Author: Pedro M. Negron Source: IntoTheBlock Translation: Shan Ouba, Jinse Finance
This week, we explore Bitcoin’s growing dominance in the cryptocurrency market. We examine the key factors driving investor interest in Bitcoin, including the impact of Bitcoin ETFs and market stability. We highlight challenges facing Ethereum, such as its declining ETH/BTC ratio and low profit margins, while also discussing the rise of stablecoins and their expanding role in the market.
Network Fees — The total amount of fees spent to use a particular blockchain. This tracks the willingness and demand to use Bitcoin or Ethereum.
Bitcoin’s weekly fees have finally started to rise after two weeks of continuous declines, hitting their lowest point in a year and a half.
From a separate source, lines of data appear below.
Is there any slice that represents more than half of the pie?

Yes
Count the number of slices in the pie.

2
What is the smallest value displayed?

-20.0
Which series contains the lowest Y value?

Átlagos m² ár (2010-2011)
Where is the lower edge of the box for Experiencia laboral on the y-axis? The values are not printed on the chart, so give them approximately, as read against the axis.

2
Net Exchange Flows — Net inflows minus outflows of a particular cryptoasset into and out of centralized exchanges
Prior to the Fed’s announcement this week, both BTC and ETH saw large inflows into exchanges.
Bitcoin Dominance in 2024
Bitcoin is trading near $63,000, up 4.5% in the past 24 hours, following the Federal Reserve's 50 basis point rate cut. Despite the rate cut, skepticism remains, leading to mixed views on the sustainability of the cryptocurrency's rally. ETH continues to underperform, trading at a 40-month low against Bitcoin in 2024. This shift in preference for Bitcoin has been driven by the launch of Bitcoin ETFs, which have seen large inflows, while Ethereum ETFs have seen net outflows. Some traders believe the trend reflects a broader market preference for Bitcoin's stability over Ether's high-risk, high-yield potential.
73% Market Cap Dominance — When combined with ETH and stablecoins, BTC’s dominance has been steadily rising, up 6% year to date.
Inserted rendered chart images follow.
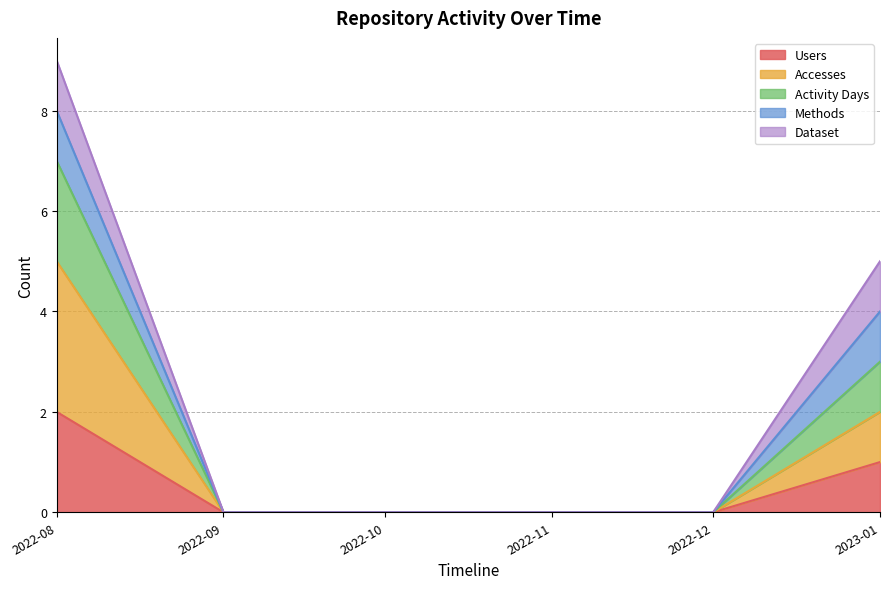

Does the chart have visible grid lines?

Yes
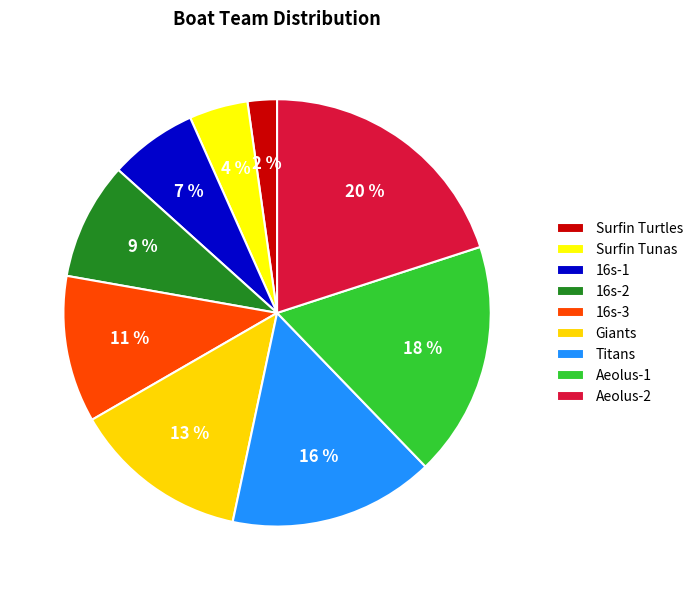

To the nearest percent, what is the difference between the largest and smallest slice percentages?

18%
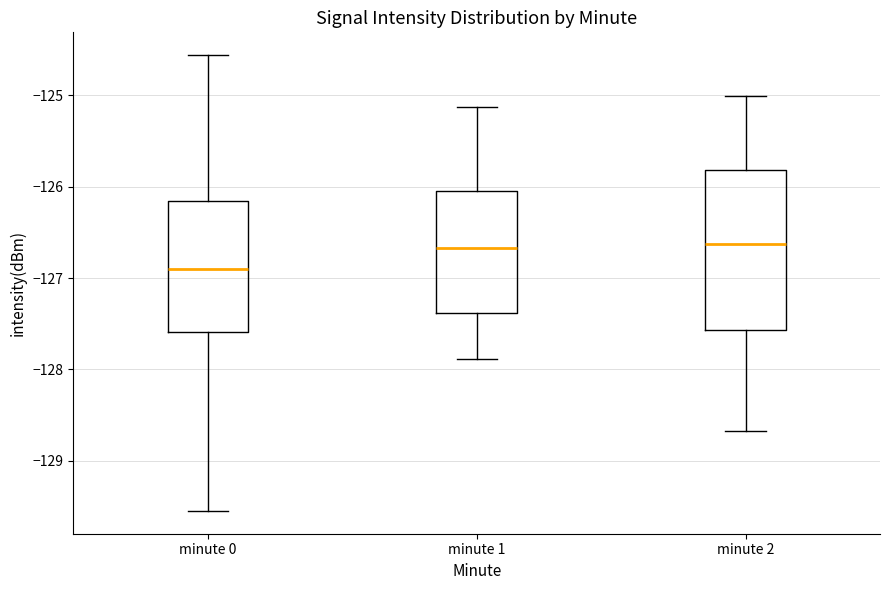

Comparing the boxes themselves (not the whiskers), which one is the tallest?

minute 2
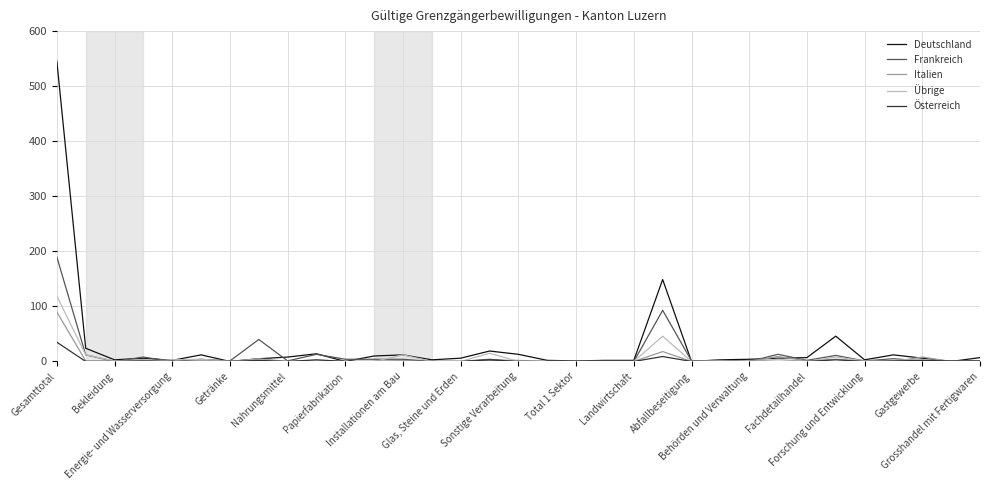

How many values in the Österreich series exceed 0?

11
The ETH/BTC ratio has fallen below 0.04, its lowest level since April 2021, reflecting that demand for Ether is decreasing as investors shift their preference toward Bitcoin.
ETH is up 0.2% from its January 1 levels, while Bitcoin is up about 43% in 2024.
Furthermore, the total market capitalization of stablecoins increased its market share at the expense of Ethereum, growing from 7% to 10% of the total market capitalization of BTC, ETH, and stablecoins.
$118 billion — This marks a new all-time high for USDT’s market cap, which has been the main driver of stablecoins taking market share from ETH over the past six months.
The market capitalization of USDC, the second largest stablecoin after USDT, has increased from $24 billion to $35 billion so far this year, further driving the overall growth of the stablecoin market capitalization.
Even amidst the sideways markets of recent months, the market capitalization of stablecoins has steadily grown, indicating growing investor confidence in the cryptocurrency space.
As traditional institutions increasingly adopt blockchain technology, stablecoins have become an important bridge between the two worlds.
63% of ETH holders are in profit — the lowest percentage of profitable holders so far this year.
Although only 63% of addresses are currently in profit, 82% of total ETH trading volume is still in profit. This means that 58.27 million of the 120 million ETH were purchased in the range of $1,900 to $2,350.
In addition, most stablecoins are issued on the Ethereum blockchain, and more than 60% of DeFi assets are locked on the Ethereum blockchain.
Finally, Ethereum is in the lead with the most active developers and the largest user base.
Bitcoin continues to dominate in 2024, helped by the launch of Bitcoin ETFs and a shift in investor preference for Bitcoin's stability to Ethereum. ETH has been struggling, with the ETH/BTC ratio at its lowest level since 2021, and ETH holders have made a smaller profit compared to Bitcoin. Meanwhile, stablecoins, led by USDT and USDC, have steadily gained market share, further shaping the changing dynamics of the crypto market.